This is the Pocher 1/4 Ducati 1299S Panigale. The kit was released in 2015 and reached South Africa in early 2016. I was fortunate to build this one for a friend who collect hi end car models.
Photo and is just to give you an idea of the size of this thing… the Tamiya glue bottle for reference is not a new miniature bottle by the way.
The kit is a new release with new tooling which implies that moulding quality and fit is generally very good. A number of the parts come pre painted that does help, but which also introduces a few challenges. The unpainted parts come in a plastic colour similar to what is needed for the real version.
In the end about half of the parts where re-painted with the exception of the silver engine pieces, the red bodywork, wheels, swing arm, etc.
The kit only makes provision to have everything closed up. When discussion the build with the owner, we agreed that we need to be able to have the side cowlings off to see some of the detail. The full impact of this decision would only manifest itself later during the building process.
Although the kit allows for cowlings to be removed through the use of screws, you are faced with a lot of screws showing where they should not be …the radiator side and faces, etc. Initially I tried to close this up with filler.
After 2 attempts this was abandoned for the larger top radiator and a new radiator face was made from plastic card and strip.
The new radiator face was fitted and now it looked significantly better.
The radiators and fan assembly could then be finished up, together with plumbing.
The two pipes feeding water to the engine only has a clamp on one side.
Some thin strips of bare metal foil was used to create the impression of a clamp on the other side to balance the look of the pipes. This same technique was also used for a number of smaller pipes.
The front brake disc on this model is phenomenal, each one consisting of 20 parts, it builds up like a real one and is fully floating.
The problem is that the inner retainer bracket is pre-painted but the tooling marks are on the outside which is the visible side.
The only solution was to sand them down.
Once cleaned up it was a matter of primer and paint sating black, and assemble the wheels as required.
On the topic of wheels, they come pre-painted with the red line already applied. The tires are solid rubber and weighty… The challenge is there is a seam in the middle and they have a very are shiny. In the end I made a threaded rod to go through the centre, fitted it to a drill press and sanded them, going down to a 220 grid. The rear tire is shown for reference.
It is important to finish this process before the delicate parts such as the tire valves and the 10 decals for the rear wheel is added.
Front fork assemblies
The front forks come pre-finished and this does two things, firstly saving a lot of time and secondly, it looks stunning. The front end was completed and the brake calliper “Brembo” lettering was done with red paint using a thin brush.
One of the most challenging and time consuming tasks on this kit is the exhaust system. The pipe part of the system is made up of 10 pieces which excludes the lower silencer boxes. This all screwed together with seams all over.
Although a lot of the pipe system is hidden when assembled, some of it will show, especially when you take the cowlings off. The answer was to cover the screw holes and sand the seams until a smooth system could be achieved. The final painting was done with Alclad Dark Aluminium, lightly coated with Alclad clear yellow, thinned with lacquer thinner.
The kit is missing the 3 retainer spring that hold the system together. These were made by wrapping thin wire around a steel pin.
Rear chassis section
The chassis section that support the seat and rear lights come in a number of pre-painted metal pieces that is screwed together.

- [Your tasks]:
a) From the Panigale kit build account, extract everything from "Once cleaned up" down to "shown for reference.".
b) Extend the Panigale kit build account past its final sentence, keeping to its first-person workshop style.
The data after this text isn't needed for anything here.

- [Given information]:
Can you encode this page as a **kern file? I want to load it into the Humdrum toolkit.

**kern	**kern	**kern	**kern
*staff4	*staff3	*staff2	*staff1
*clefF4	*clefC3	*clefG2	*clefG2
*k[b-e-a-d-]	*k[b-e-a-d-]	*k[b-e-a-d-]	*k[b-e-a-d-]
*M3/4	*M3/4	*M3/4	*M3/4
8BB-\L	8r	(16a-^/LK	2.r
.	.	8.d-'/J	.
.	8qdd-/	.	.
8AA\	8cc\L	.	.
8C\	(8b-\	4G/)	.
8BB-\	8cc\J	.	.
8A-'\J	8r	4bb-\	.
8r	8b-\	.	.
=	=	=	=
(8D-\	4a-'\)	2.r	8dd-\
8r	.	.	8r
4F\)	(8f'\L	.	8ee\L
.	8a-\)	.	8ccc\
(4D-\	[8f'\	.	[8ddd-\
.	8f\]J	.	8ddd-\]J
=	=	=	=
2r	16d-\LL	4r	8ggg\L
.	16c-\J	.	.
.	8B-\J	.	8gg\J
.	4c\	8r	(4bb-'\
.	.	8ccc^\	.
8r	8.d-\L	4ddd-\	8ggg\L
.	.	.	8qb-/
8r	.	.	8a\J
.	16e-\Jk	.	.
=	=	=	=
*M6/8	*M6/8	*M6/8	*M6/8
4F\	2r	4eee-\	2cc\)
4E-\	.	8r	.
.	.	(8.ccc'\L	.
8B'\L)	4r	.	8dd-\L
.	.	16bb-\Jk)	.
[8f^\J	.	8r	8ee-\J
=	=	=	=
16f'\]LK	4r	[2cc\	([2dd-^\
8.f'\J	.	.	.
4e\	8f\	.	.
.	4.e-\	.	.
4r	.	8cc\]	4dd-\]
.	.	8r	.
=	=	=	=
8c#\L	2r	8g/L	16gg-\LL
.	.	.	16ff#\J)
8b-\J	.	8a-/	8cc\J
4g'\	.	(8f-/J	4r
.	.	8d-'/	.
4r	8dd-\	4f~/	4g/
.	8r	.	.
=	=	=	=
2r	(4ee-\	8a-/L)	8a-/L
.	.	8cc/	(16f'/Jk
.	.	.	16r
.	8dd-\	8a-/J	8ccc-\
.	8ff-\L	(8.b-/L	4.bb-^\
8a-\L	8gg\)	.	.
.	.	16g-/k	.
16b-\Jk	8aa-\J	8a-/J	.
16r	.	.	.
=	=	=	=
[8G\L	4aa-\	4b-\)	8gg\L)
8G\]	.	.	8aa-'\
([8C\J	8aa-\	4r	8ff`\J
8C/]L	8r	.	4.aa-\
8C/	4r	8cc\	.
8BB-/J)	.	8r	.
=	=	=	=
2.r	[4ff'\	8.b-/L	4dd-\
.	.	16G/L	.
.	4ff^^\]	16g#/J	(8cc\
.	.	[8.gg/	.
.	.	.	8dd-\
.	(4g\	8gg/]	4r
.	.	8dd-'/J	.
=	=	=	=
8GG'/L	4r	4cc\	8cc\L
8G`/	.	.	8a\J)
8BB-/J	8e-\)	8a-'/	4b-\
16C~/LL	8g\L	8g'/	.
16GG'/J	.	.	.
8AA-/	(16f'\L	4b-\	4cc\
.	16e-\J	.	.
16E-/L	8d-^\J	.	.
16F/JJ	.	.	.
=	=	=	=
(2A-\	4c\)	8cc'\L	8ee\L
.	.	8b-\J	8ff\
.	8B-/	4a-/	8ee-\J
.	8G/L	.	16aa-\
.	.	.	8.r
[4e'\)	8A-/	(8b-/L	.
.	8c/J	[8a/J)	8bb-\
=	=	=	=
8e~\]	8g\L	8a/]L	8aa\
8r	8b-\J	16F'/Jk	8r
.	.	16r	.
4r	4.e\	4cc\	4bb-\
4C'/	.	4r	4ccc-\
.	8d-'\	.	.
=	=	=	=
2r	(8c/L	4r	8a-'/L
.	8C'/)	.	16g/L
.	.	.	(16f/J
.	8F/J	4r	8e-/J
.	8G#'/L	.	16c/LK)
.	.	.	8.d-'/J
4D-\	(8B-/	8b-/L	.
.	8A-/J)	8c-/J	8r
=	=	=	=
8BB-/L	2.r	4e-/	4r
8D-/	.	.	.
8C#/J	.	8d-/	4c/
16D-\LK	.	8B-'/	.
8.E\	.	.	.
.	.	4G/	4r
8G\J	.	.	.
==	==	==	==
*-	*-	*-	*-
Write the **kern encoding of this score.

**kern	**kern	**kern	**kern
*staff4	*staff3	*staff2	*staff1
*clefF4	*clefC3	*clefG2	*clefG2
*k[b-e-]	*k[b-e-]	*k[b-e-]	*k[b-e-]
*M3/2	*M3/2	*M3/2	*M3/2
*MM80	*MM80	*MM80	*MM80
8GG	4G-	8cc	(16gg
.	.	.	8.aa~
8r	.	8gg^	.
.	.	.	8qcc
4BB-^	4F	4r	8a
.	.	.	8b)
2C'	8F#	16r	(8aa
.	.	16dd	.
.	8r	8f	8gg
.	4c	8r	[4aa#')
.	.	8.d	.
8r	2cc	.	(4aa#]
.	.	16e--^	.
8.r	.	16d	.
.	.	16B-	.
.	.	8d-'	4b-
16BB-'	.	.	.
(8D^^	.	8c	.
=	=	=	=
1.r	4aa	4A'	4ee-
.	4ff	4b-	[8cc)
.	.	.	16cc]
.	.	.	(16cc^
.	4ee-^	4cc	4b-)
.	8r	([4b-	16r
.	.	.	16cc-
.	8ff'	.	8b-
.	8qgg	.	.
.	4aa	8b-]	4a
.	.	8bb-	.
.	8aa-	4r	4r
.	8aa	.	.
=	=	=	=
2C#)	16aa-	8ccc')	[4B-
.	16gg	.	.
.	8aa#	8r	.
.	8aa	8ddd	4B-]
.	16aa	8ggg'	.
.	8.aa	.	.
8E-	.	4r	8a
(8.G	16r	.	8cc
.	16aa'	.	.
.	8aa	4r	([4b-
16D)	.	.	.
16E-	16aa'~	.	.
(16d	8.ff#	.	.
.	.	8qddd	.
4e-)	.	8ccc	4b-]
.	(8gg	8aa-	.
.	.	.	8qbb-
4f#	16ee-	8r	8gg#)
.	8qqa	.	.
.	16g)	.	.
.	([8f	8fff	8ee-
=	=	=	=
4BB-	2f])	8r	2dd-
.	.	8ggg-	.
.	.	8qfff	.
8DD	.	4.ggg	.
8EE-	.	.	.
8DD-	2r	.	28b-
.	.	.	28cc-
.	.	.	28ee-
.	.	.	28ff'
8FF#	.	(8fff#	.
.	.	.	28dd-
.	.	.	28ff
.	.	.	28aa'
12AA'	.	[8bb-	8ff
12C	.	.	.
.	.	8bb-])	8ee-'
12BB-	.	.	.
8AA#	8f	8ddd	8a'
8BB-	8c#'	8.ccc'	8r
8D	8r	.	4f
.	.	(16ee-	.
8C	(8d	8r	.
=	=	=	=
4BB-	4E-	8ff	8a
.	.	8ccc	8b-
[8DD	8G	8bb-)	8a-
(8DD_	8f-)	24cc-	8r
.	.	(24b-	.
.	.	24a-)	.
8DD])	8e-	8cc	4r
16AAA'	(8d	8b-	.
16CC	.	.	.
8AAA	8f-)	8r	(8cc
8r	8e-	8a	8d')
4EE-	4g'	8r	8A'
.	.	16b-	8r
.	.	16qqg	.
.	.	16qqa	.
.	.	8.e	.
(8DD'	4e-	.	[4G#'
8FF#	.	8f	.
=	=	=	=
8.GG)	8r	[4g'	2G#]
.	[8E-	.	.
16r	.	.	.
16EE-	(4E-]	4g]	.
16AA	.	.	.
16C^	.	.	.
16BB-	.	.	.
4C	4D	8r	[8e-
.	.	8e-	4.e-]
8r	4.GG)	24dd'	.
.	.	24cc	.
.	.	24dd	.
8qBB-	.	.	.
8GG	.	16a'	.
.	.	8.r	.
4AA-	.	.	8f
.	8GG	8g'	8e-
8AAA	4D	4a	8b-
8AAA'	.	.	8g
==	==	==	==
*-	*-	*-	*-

- [Answer list]:
a)
Once cleaned up it was a matter of primer and paint sating black, and assemble the wheels as required.
On the topic of wheels, they come pre-painted with the red line already applied. The tires are solid rubber and weighty… The challenge is there is a seam in the middle and they have a very are shiny. In the end I made a threaded rod to go through the centre, fitted it to a drill press and sanded them, going down to a 220 grid. The rear tire is shown for reference.

b)
I decided to fil up the seams as some of them will show, but to also sand the rough texture on it down a bit as I felt it was bit out of scale. Final finish was Tamiya acrylic Satin Black before all was assembled.
The rear swing arm was assembled per the instructions.
The sanded and decaled wheel was then fitted to the swing arm. After visit to the Duacti dealer in Johannesburg I realised the wire for the rear wheel ABS sensor was missing and this was added from thin black wire.
The handle bar control when then assembled per the instructions.
The kit includes the oil lines for the front brake and clutch units. I added wiring for the controls/switches and painted the some of the switches in grey/black tones as per pictures found on the internet. After adding the decals provided it all looked quite convincing.
The rear foot pegs and controls where assembled as per instruction with decals and plumbing per the kit instructions.
Even the side stand comes with its own return spring.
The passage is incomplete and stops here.